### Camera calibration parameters
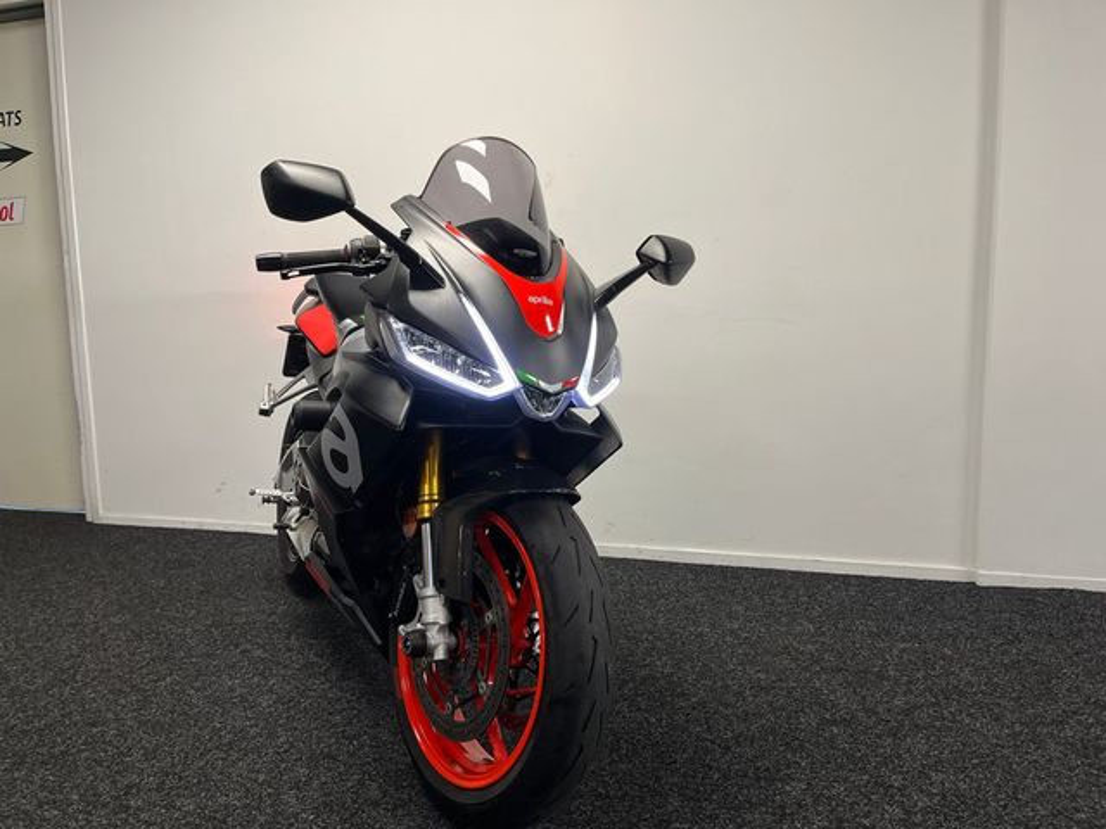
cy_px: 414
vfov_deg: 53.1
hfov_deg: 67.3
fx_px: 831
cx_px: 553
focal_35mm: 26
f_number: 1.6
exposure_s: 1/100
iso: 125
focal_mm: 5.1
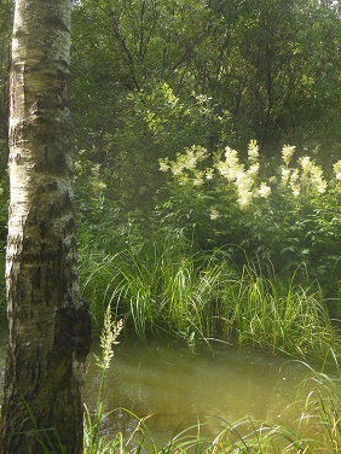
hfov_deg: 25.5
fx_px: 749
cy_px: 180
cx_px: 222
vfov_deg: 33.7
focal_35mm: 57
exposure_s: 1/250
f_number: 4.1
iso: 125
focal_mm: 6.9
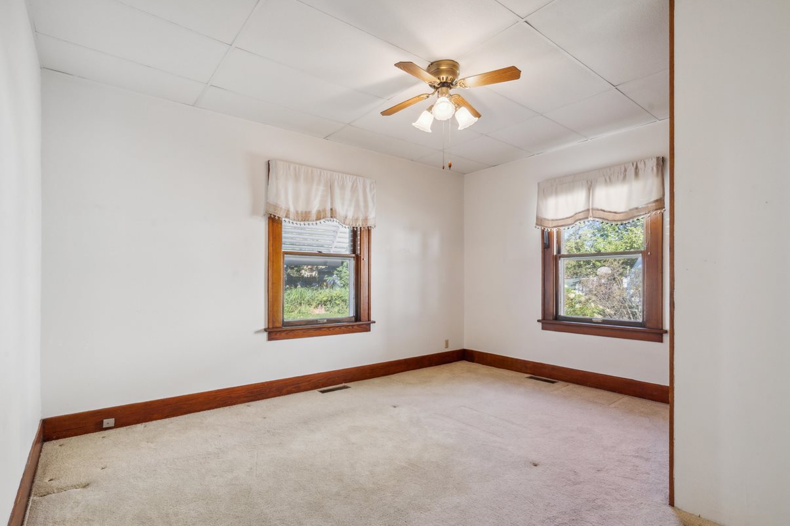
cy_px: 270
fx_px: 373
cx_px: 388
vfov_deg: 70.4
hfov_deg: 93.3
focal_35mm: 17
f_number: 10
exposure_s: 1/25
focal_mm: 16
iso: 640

--

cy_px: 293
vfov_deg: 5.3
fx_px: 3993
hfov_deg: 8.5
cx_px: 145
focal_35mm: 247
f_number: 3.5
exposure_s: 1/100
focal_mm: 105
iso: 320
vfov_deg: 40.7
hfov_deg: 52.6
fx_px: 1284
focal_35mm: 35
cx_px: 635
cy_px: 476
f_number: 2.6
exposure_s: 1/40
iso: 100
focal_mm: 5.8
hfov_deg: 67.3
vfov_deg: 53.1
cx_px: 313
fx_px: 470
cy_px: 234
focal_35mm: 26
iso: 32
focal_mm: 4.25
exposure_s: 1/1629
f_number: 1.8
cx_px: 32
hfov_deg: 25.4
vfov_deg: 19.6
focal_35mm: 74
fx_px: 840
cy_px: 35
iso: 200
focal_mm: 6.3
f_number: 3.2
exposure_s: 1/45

### Activity
Of all the entries above, retype exactly the lines from the line with "vfov_deg: 5.3" to the line with "exposure_s: 1/45", both included, and no others.

### Answer for the task
vfov_deg: 5.3
fx_px: 3993
hfov_deg: 8.5
cx_px: 145
focal_35mm: 247
f_number: 3.5
exposure_s: 1/100
focal_mm: 105
iso: 320
vfov_deg: 40.7
hfov_deg: 52.6
fx_px: 1284
focal_35mm: 35
cx_px: 635
cy_px: 476
f_number: 2.6
exposure_s: 1/40
iso: 100
focal_mm: 5.8
hfov_deg: 67.3
vfov_deg: 53.1
cx_px: 313
fx_px: 470
cy_px: 234
focal_35mm: 26
iso: 32
focal_mm: 4.25
exposure_s: 1/1629
f_number: 1.8
cx_px: 32
hfov_deg: 25.4
vfov_deg: 19.6
focal_35mm: 74
fx_px: 840
cy_px: 35
iso: 200
focal_mm: 6.3
f_number: 3.2
exposure_s: 1/45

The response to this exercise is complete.